Una lettera d’amore che comincia così: «Stai per compiere ottantadue anni. Sei rimpicciolita di sei centimetri, non pesi che quarantacinque chili e sei sempre bella, elegante e desiderabile. Sono cinquantotto anni che viviamo insieme e ti amo più che mai. Porto di nuovo in fondo al petto un vuoto divorante che solo il calore del tuo corpo contro il mio riempie». Una lettera d’amore scritta a 83 anni, piena di aneddoti lievi e di ricordi della giovinezza. André e Dorine vanno insieme al cinema a vedere «Il diavolo in corpo» con Gérard Philipe, e si divertono a ripetere nella realtà la scena in cui l’eroina chiede al sommelier di cambiare bottiglia perché «il vino sa di tappo». «Quella volta ho ammirato il tuo sangue freddo e la tua disinvoltura, e mi sono detto: “Siamo fatti per intenderci”». Dopo tre o quattro appuntamenti, il primo bacio.
«Non avevamo fretta. Ho denudato il tuo corpo con delicatezza. Ho scoperto, coincidenza miracolosa del reale con l’immaginario, la Venere di Milo fatta carne. La lucentezza perlacea del seno ti illuminava il viso. Ho contemplato a lungo, in silenzio, quel miracolo di forza e dolcezza. Ho capito con te che il piacere non si dà o si prende. È questione di donarsi. E noi ci siamo donati l’uno all’altra interamente. Nelle settimane successive ci siamo visti quasi tutte le sere. Hai diviso con me il vecchio divano sfondato che mi faceva da letto. Era largo non più di 60 centimetri e dormivamo stretti l’uno all’altro. A parte il divano, la mia camera non conteneva altro che una libreria fatta di scaffali e mattoni, un grande tavolo pieno di carte, una sedia e un riscaldamento elettrico. Non ti sorprendevi della mia vita monacale, e io non mi sorprendevo che tu la accettassi».

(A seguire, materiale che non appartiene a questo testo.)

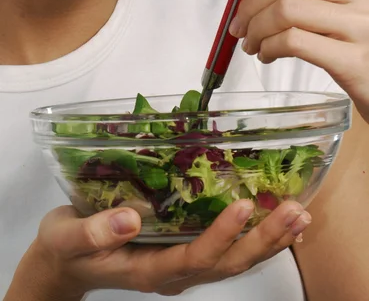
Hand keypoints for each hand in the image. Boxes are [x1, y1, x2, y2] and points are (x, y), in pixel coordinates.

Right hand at [5, 200, 310, 298]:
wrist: (67, 260)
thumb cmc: (67, 246)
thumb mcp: (68, 237)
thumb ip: (95, 231)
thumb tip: (129, 220)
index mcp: (149, 270)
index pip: (193, 258)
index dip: (220, 236)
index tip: (241, 208)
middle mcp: (173, 272)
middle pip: (226, 264)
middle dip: (262, 241)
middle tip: (294, 213)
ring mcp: (182, 265)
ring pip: (233, 260)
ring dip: (267, 240)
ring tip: (298, 217)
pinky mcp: (185, 250)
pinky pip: (226, 250)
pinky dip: (253, 237)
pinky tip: (273, 220)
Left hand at [203, 0, 368, 122]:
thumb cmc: (361, 43)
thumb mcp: (337, 4)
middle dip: (247, 3)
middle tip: (237, 27)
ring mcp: (362, 24)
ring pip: (285, 9)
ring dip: (255, 29)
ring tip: (252, 44)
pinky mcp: (355, 59)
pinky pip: (294, 41)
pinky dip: (269, 47)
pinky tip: (268, 55)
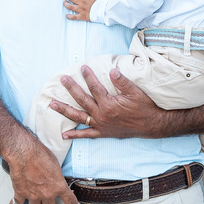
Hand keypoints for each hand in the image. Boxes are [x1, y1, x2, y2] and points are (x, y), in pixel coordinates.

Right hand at [6, 133, 78, 203]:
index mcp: (58, 186)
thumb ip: (56, 176)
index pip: (70, 201)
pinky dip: (21, 199)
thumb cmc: (39, 154)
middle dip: (48, 203)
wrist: (23, 152)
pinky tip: (21, 195)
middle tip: (46, 197)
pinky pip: (20, 201)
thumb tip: (55, 178)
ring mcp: (33, 195)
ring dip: (35, 203)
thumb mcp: (55, 165)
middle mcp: (47, 193)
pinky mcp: (20, 192)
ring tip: (34, 197)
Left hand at [49, 64, 163, 139]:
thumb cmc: (144, 107)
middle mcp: (102, 115)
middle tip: (62, 79)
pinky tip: (63, 135)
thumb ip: (123, 82)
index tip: (82, 67)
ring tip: (52, 104)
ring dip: (64, 110)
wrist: (152, 125)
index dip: (88, 77)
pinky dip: (75, 135)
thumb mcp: (136, 92)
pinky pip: (86, 135)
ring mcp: (100, 125)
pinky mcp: (102, 133)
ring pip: (78, 117)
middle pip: (82, 100)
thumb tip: (112, 71)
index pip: (94, 88)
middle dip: (71, 88)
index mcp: (109, 104)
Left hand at [64, 0, 106, 20]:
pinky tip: (67, 15)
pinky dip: (69, 16)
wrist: (106, 11)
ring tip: (65, 2)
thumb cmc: (104, 2)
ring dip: (65, 4)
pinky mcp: (82, 16)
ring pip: (70, 7)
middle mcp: (82, 3)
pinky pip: (73, 17)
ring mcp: (81, 10)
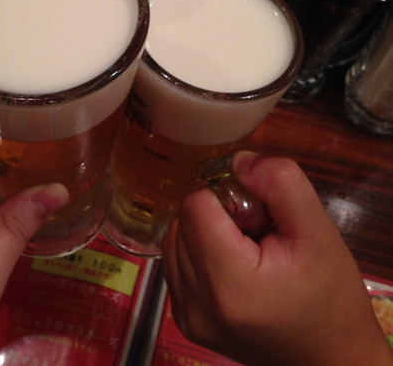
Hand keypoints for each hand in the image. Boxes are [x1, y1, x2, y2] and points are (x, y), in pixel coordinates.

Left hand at [162, 151, 392, 365]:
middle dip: (217, 214)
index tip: (258, 215)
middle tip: (257, 233)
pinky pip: (176, 262)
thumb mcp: (318, 230)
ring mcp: (186, 317)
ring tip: (248, 250)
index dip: (226, 197)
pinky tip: (234, 265)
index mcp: (229, 283)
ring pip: (175, 238)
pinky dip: (199, 253)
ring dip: (205, 232)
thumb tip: (238, 160)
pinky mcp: (184, 322)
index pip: (195, 205)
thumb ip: (280, 183)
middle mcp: (196, 305)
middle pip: (183, 220)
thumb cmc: (329, 293)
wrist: (331, 355)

«Lettera a D.» non sarebbe così straordinaria senza le pagine di scuse, quelle in cui Gorz chiede perdono per la parte meno nobile di sé, che molti decenni prima gli aveva fatto descrivere la moglie con sufficienza, come una persona mediocre, incapace per esempio di imparare in fretta il francese, e totalmente sperduta senza di lui. Quando invece, dei due, era Dorine la più brillante, forte, spiritosa, indipendente, ed era soprattutto André in realtà a non potere vivere senza di lei. A 83 anni, Gorz riconosce di avere sfiorato, con quelle cattiverie, il baratro dell’infelicità facendo quasi naufragare il matrimonio: non perché il suo amore fosse mai venuto meno, ma per il bisogno che certe persone hanno di farsi del male. «Sono a mio agio nell’estetica dell’insuccesso e dell’annientamento, non in quella della riuscita e dell’affermazione», spiega Gorz. Ma Dorine — intelligente e salda — ha compiuto pazientemente negli anni il miracolo di strapparlo al cupio dissolvi. «Spio il tuo respiro, la mia mano ti sfiora — conclude infine Gorz —. Ciascuno di noi vorrebbe non dover sopravvivere alla morte dell’altro. Ci siamo spesso detti che se, per assurdo, avessimo una seconda vita, vorremmo trascorrerla insieme».
Un anno dopo quella lettera André e Dorine si sono dati la morte. Distesi nel letto, uno accanto all’altra.